Como es sabido la precariedad de medios era la nota predominante y nuestras clases prácticas, pese a contar con un gabinete al efecto en el instituto, se limitaban a la buena voluntad de nuestros padres que nos permitían hacer experimentos caseros para nuestras clases de física y química con productos adquiridos a granel en las droguerías de la ciudad, entre los que el ácido nítrico, el agua destilada, la lejía, el azufre y pare usted de contar, eran básicos para nuestras necesidades prácticas.
Un equipo formado por Domingo Infantes, Manolo Soria, Enrique Muriel, Nieto Peris, Santiago Sarmiento y el que suscribe, nos decidimos emular a los esposos Curie y para ello recogimos el material pertinente para fabricar una pila volta en el laboratorio casero -un saloncito de mi casa- en los pabellones militares de la avenida de las Fuerzas Armadas.
Nuestra falta de práctica y sobre todo el no contar in situ con un profesor que nos previniese de los peligros de algunos materiales, provocó que el producto conseguido para la famosa pila no fuese el más apropiado.
Así, una vieja marmita militar de aluminio (gran aberración), dos improvisados electrodos de alambre de cobre y una pequeña bombilla, amén de unas monedas de cobre y unas plaquitas de plomo, todo agravado con un buen chorreón de agua fuerte (ácido nítrico), se ubicaron en el interior del recipiente que por supuesto debería haber sido de todo menos metálico.
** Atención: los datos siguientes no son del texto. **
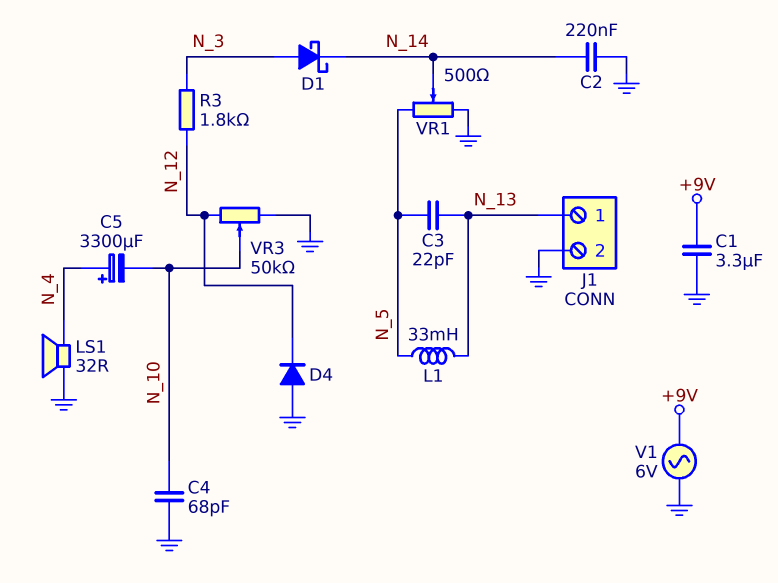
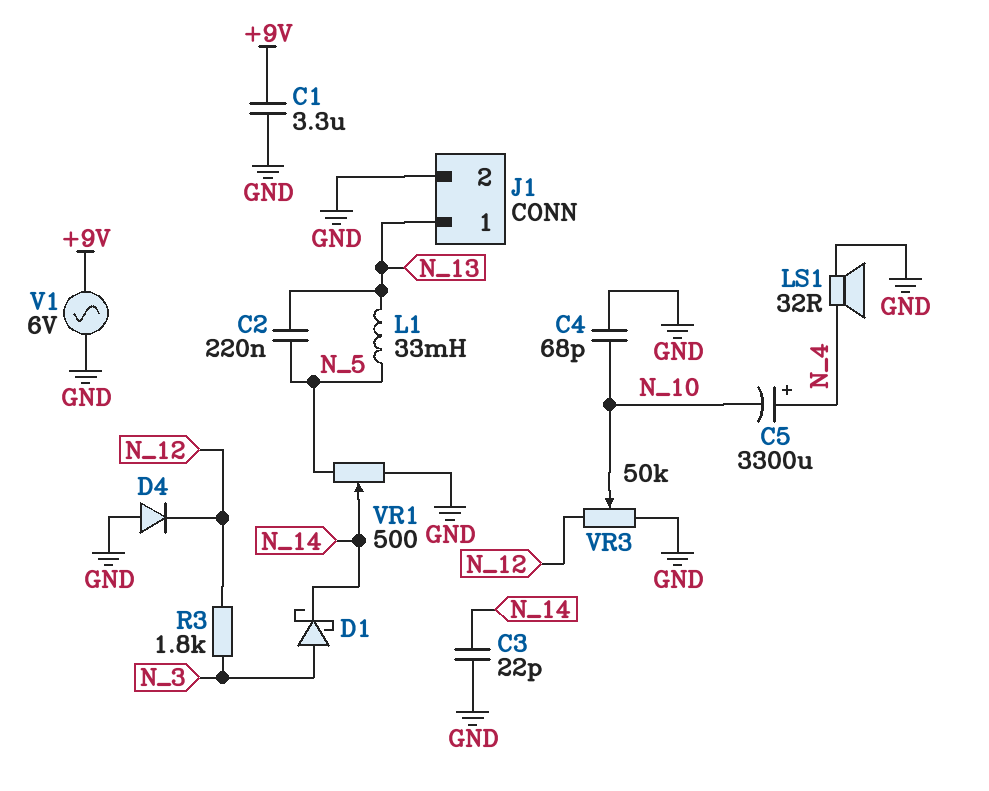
C2: 220nF (GND, N_14) -> 220nF (N_5, N_13)
C3: 22pF (N_5, N_13) -> 22pF (GND, N_14)

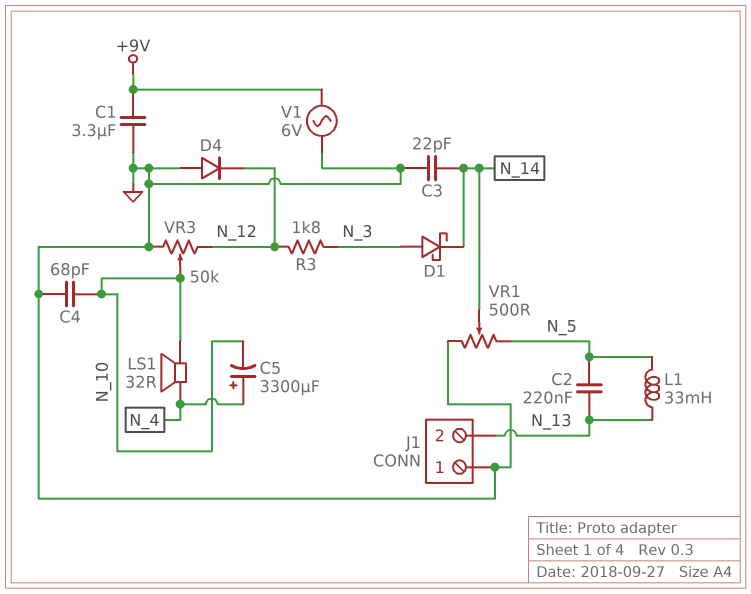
J1 pin 1: N_13 -> GND
J1 pin 2: GND -> N_13
LS1: speaker 32R (GND, N_4) -> speaker 32R (N_4, N_10)

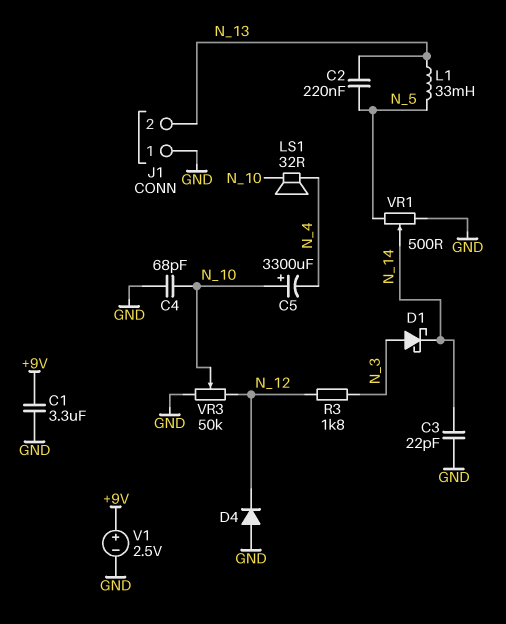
C5: 3300uF (plus N_4, minus N_10) -> 3300uF (plus N_10, minus N_4)
V1: AC 6V (+9V, GND) -> 2.5V (plus +9V, minus GND)

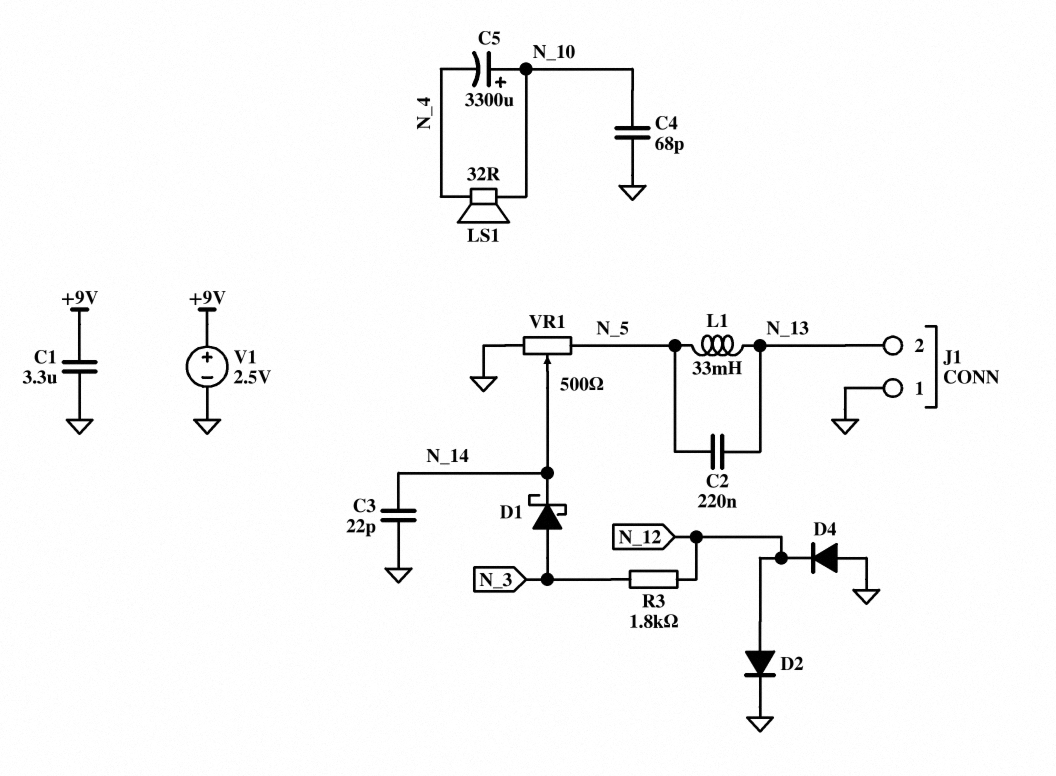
D2: none -> diode (A N_12, K GND)
VR3: 50k (GND, N_12, wiper N_10) -> none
Ni que decir quiere que la reacción del líquido con el aluminio no se hizo esperar y a duras penas pudimos poner la chamuscada vasija en una ventana de las que daban al parque María Cristina provocándose tal humareda que el guarda del recinto llamó a los bomberos.
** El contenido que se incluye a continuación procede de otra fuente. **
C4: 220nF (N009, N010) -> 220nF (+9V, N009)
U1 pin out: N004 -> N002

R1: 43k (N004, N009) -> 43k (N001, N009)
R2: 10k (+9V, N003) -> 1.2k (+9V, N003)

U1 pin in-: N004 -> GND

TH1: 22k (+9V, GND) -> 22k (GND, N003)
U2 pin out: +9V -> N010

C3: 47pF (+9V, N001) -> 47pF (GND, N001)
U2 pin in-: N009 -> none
Es obvio que el bueno de don Higinio, mi padre, fue benevolente y la bronca fue menor por aquello de no menoscabar los impulsos de aprender de aquel grupo juvenil que estuvieron a punto de incendiarle la vivienda.
Recuerdo otra anécdota y ella la rememoramos en varias ocasiones mi buen amigo y compañero de estudios, Pepe Vallecillo (e.p.d), que tuvo como escenario el viejo paraninfo del instituto. Era una lluviosa tarde de otoño y nos habían reunido en el auditorio a profesores y alumnos para seguir una conferencia de un catedrático de literatura llegado de Sevilla.
También fueron invitadas las principales autoridades de la ciudad que ocupaban lógicamente los primeros asientos.
Antes de comenzar la sesión habíamos observado que una puerta situada en el piso del escenario se encontraba ligeramente entreabierta pero no le dimos mayor importancia. El hecho concreto es que el orador se enrolló más de la cuenta y cuando ya había transcurrido una hora aproximadamente, se empezaron a es cuchar unos murmullos que provenían de la zona de la puerta del escenario.
El orador incluso hizo una pausa para beber agua y dirigió su vista a la zona en cuestión, pero imperturbable prosiguió su discurso. No había transcurrido más de quince minutos, cuando la puerta se abrió de golpe apareciendo un hombre de unos cincuenta años con toda la cara llena de negro hollín quien con evidentes síntomas de nerviosismo por su inesperada irrupción espetó a la concurrencia con un: Perdonen ustedes señores pero no podemos aguantar más y hace más de una hora que hemos terminado nuestro trabajo de fontanería.
El cachondeo estudiantil fue de película, aunque profesores y selectos invitados aguantaron el tipo estoicamente tratando algunos de contener la risa ante la inusual aparición, incluso hasta el orador, permitiendo sin más a los sufridos operarios que hicieran mutis por el foro, que ya imaginarán ustedes como abandonaron.